False Reports About Yahoo! Blocking Googlebot On del.icio.us

By February 21, 2008July 30th, 20232 Comments

A recent post on web developer Colin Cochrane’s that got more attention than it deserved on Sphinn and the SitePro newsletter mistakenly claims that Yahoo! has decided to play hardball with the competition.

Over the last weekend Colin found that the robots.txt file on Yahoo!’s social bookmarking property del.icio.us blocked search engine spiders including Googlebot from crawling certain directories. The extract from the robots.txt file on del.icio.us pasted below shows the “offending” code:

User-agent: Googlebot
Allow: /
Disallow: /inbox
Disallow: /subscriptions
Disallow: /network
Disallow: /search
Disallow: /post
Disallow: /login
Disallow: /rss

Colin then spoofed the Googlebot to see what was being delivered to the spider when it tried to access one of those pages, and found that he was being delivered a 404 error.

Colin’s erroneous post

Yahoo! has recently tested featuring information about del.icio.us bookmarks on its search results pages. Colin, along with a bunch of other SEO enthusiasts immediately jumped to the conclusion that Yahoo! is making use of its right to prevent competitors from benefiting from del.icio.us.

What Colin and the others are overlooking is three extremely important facts:

  1. The directories being blocked by the robots.txt contain general administrative pages such as the “Add a URL” page, which do not need to be indexed by the search engines.
  2. The 404 result is delivered because the user is spoofing a search engien spider, and the del.icio.us site is most likely smart enough to detect this and therefore does not allow access to its pages in order to prevent content scraping.
  3. Del.icio.us, like most other websites relies on Google for traffic, and blocking the spider from accessing its content would amount to del.icio.us shooting itself in the foot!

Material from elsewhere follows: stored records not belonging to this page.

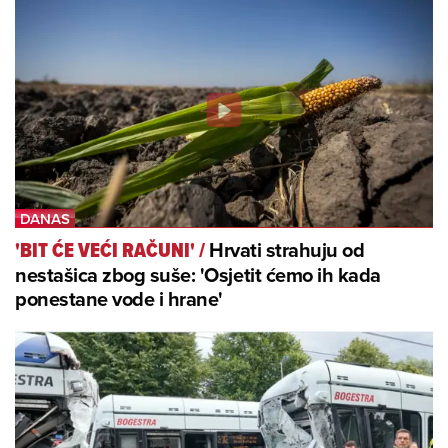
Hrvati strahuju od
'BIT ĆE VEĆI RAČUNI'
/
nestašica zbog suše: 'Osjetit ćemo ih kada
ponestane vode i hrane'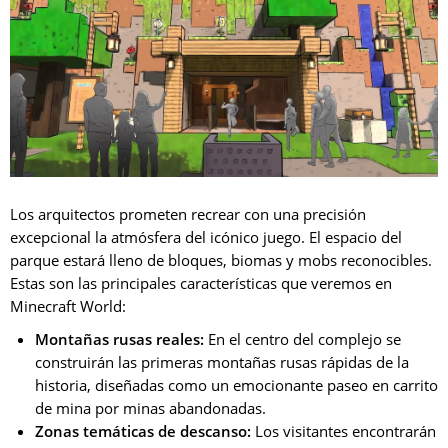
Los arquitectos prometen recrear con una precisión
excepcional la atmósfera del icónico juego. El espacio del
parque estará lleno de bloques, biomas y mobs reconocibles.
Estas son las principales características que veremos en
Minecraft World:
Montañas rusas reales:
En el centro del complejo se
construirán las primeras montañas rusas rápidas de la
historia, diseñadas como un emocionante paseo en carrito
de mina por minas abandonadas.
Zonas temáticas de descanso:
Los visitantes encontrarán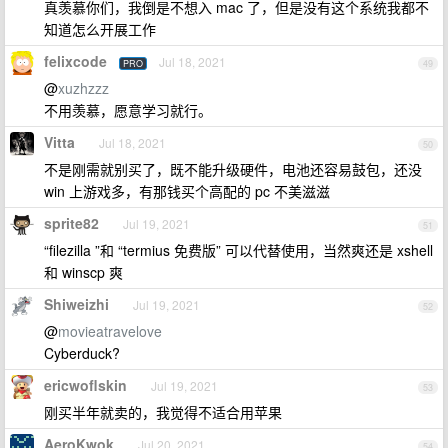
真羡慕你们，我倒是不想入 mac 了，但是没有这个系统我都不
知道怎么开展工作
felixcode
Jul 18, 2021
PRO
49
@
xuzhzzz
不用羡慕，愿意学习就行。
Vitta
Jul 18, 2021
50
不是刚需就别买了，既不能升级硬件，电池还容易鼓包，还没
win 上游戏多，有那钱买个高配的 pc 不美滋滋
sprite82
Jul 19, 2021
51
“filezilla ”和 “termius 免费版” 可以代替使用，当然爽还是 xshell
和 winscp 爽
Shiweizhi
Jul 19, 2021
52
@
movieatravelove
Cyberduck?
ericwoflskin
Jul 19, 2021
53
刚买半年就卖的，我觉得不适合用苹果
AeroKwok
Jul 20, 2021
54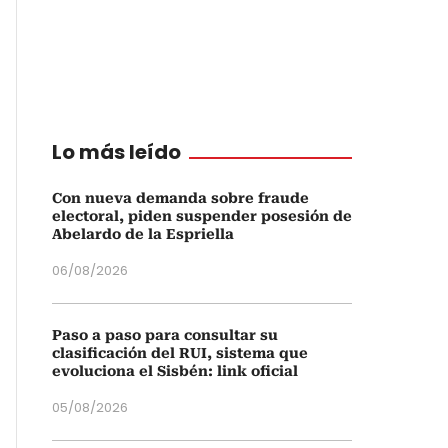
Lo más leído
Con nueva demanda sobre fraude
electoral, piden suspender posesión de
Abelardo de la Espriella
06/08/2026
Paso a paso para consultar su
clasificación del RUI, sistema que
evoluciona el Sisbén: link oficial
05/08/2026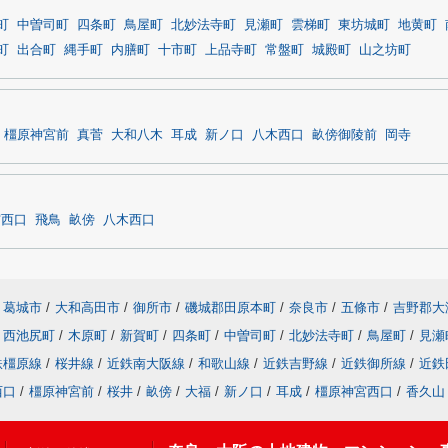
町
中曽司町
四条町
鳥屋町
北妙法寺町
見瀬町
雲梯町
東坊城町
地黄町
町
出合町
縄手町
内膳町
十市町
上品寺町
常盤町
城殿町
山之坊町
橿原神宮前
真菅
大和八木
耳成
新ノ口
八木西口
畝傍御陵前
岡寺
宮西口
飛鳥
畝傍
八木西口
葛城市
/
大和高田市
/
御所市
/
磯城郡田原本町
/
奈良市
/
五條市
/
吉野郡大
西池尻町
/
木原町
/
新賀町
/
四条町
/
中曽司町
/
北妙法寺町
/
鳥屋町
/
見瀬
鉄橿原線
/
桜井線
/
近鉄南大阪線
/
和歌山線
/
近鉄吉野線
/
近鉄御所線
/
近鉄
西口
/
橿原神宮前
/
桜井
/
畝傍
/
大福
/
新ノ口
/
耳成
/
橿原神宮西口
/
香久山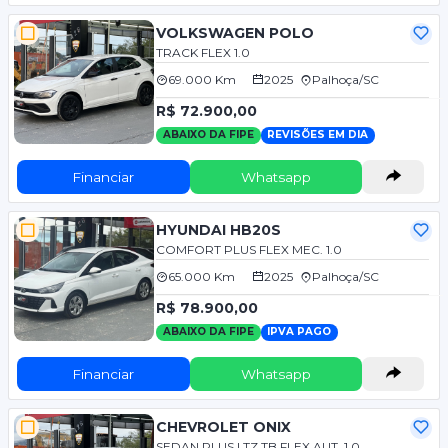
VOLKSWAGEN POLO
TRACK FLEX 1.0
69.000 Km
2025
Palhoça/SC
R$ 72.900,00
ABAIXO DA FIPE
REVISÕES EM DIA
Financiar
Whatsapp
HYUNDAI HB20S
COMFORT PLUS FLEX MEC. 1.0
65.000 Km
2025
Palhoça/SC
R$ 78.900,00
ABAIXO DA FIPE
IPVA PAGO
Financiar
Whatsapp
CHEVROLET ONIX
SEDAN PLUS LTZ TB FLEX AUT. 1.0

The fastest way to check the validity of Colin’s claims is by checking if Google has been able to spider and cache any pages from del.icio.us after Colin’s original discovery…

Pages spidered by Google from del.icio.us in the past 24 hours

Clicking on the link above will immediately show that the Googlebot continues to access del.icio.us.

The Problem With SEOs

While the topic of del.icio.us blocking or allowing Googlebot is relatively minor, the buzz surrounding this post highlights a much bigger problem in the industry: the fact that a self-proclaimed pundit can cry “wolf”, and in no time a whole bunch of clueless “sheep” will run scared, turning what should have otherwise been someone’s minor error into SEO gospel.